▶ **Task directions**: The listing below holds a line with "house (crop(867, 344, 907, 413))" and a later line with "tree (crop(950, 334, 979, 392))". Write out those two lines and every line between them, exactly, and nothing else.

----- Data section -----

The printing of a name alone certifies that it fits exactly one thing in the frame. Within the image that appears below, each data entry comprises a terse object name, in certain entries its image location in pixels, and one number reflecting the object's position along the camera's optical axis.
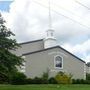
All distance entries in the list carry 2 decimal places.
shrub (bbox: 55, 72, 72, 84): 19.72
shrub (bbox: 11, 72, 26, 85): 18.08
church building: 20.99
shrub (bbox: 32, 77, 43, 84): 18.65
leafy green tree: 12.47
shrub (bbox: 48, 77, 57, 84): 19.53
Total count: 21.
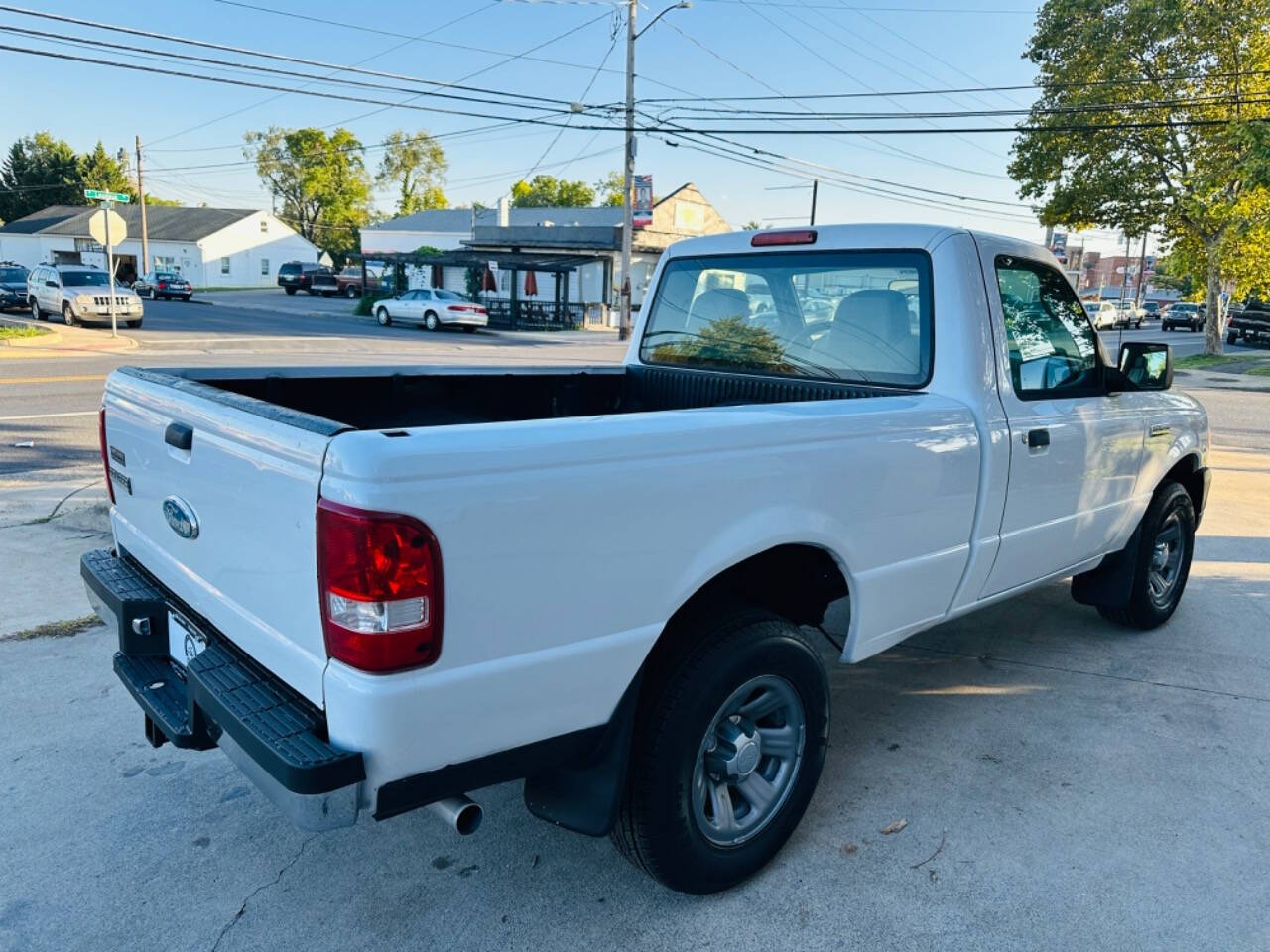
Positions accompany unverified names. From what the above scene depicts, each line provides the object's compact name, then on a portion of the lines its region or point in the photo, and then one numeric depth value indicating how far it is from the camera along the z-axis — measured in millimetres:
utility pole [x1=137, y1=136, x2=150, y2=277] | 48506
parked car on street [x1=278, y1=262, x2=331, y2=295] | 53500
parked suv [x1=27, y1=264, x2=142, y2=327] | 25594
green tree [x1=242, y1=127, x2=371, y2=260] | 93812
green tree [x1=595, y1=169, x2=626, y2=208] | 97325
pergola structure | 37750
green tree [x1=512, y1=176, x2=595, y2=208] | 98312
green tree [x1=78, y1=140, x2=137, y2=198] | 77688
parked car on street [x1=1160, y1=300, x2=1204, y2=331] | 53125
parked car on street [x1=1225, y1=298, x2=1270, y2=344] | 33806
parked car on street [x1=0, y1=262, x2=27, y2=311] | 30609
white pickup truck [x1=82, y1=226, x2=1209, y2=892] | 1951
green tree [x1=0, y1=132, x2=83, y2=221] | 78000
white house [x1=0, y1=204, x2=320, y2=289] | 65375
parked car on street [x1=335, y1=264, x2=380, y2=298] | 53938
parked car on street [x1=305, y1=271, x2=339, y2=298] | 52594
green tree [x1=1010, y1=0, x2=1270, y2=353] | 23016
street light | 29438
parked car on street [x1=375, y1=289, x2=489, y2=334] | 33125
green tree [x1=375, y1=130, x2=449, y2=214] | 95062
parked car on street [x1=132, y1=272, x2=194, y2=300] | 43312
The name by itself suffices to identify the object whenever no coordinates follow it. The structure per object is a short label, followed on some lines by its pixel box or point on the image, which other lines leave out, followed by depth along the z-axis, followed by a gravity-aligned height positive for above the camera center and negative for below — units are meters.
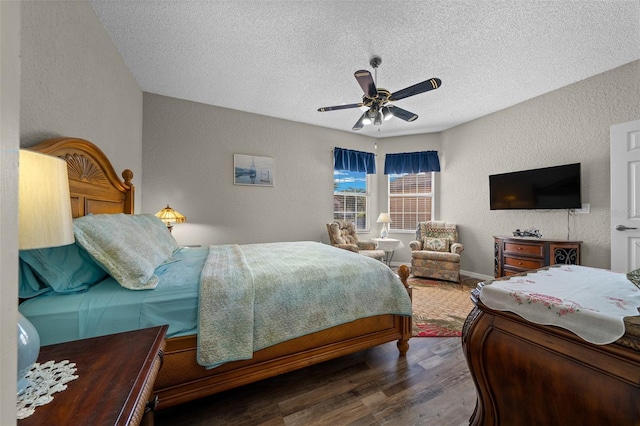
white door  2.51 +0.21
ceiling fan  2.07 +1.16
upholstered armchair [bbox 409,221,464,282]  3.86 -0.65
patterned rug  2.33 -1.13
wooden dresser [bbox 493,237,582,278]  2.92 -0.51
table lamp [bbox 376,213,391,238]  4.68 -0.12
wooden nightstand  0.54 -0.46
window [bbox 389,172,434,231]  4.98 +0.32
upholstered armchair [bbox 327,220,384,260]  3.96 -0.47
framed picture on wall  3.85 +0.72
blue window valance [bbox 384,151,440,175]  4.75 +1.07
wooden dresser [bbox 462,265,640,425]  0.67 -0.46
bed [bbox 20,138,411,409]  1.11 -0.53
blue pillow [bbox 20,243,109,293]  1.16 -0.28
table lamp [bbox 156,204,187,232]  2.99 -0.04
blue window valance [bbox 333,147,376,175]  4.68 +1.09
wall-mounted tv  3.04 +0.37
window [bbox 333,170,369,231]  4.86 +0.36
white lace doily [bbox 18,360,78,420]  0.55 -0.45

-----
----- Data section -----

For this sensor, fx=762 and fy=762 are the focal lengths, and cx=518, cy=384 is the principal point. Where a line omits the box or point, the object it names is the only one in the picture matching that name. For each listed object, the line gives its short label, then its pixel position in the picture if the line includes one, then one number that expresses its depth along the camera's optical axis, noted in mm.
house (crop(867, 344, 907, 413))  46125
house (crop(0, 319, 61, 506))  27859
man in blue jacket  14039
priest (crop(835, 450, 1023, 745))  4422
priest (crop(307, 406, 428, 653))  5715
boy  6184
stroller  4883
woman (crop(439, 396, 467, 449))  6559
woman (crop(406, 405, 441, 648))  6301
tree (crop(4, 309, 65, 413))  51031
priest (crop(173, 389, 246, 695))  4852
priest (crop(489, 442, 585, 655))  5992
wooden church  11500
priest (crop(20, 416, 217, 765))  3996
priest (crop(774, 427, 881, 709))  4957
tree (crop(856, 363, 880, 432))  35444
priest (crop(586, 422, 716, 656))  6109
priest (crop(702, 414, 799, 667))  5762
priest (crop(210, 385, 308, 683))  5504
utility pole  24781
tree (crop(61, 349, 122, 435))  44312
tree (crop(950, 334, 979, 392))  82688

-----

▶ **Solution**:
house (crop(867, 344, 907, 413))  46125
house (crop(0, 319, 61, 506))  27859
man in blue jacket  14039
priest (crop(835, 450, 1023, 745))  4422
priest (crop(307, 406, 428, 653))  5715
boy  6184
stroller  4883
woman (crop(439, 396, 467, 449))  6559
woman (crop(406, 405, 441, 648))  6301
tree (crop(4, 309, 65, 413))  51031
priest (crop(173, 389, 246, 695))  4852
priest (crop(489, 442, 585, 655))  5992
wooden church  11500
priest (crop(20, 416, 217, 765))  3996
priest (crop(774, 427, 881, 709))  4957
tree (crop(856, 363, 880, 432))  35444
priest (crop(586, 422, 716, 656))  6109
priest (crop(702, 414, 799, 667))  5762
priest (crop(210, 385, 308, 683))  5504
utility pole  24781
tree (crop(61, 349, 122, 435))  44312
tree (crop(950, 334, 979, 392))  82688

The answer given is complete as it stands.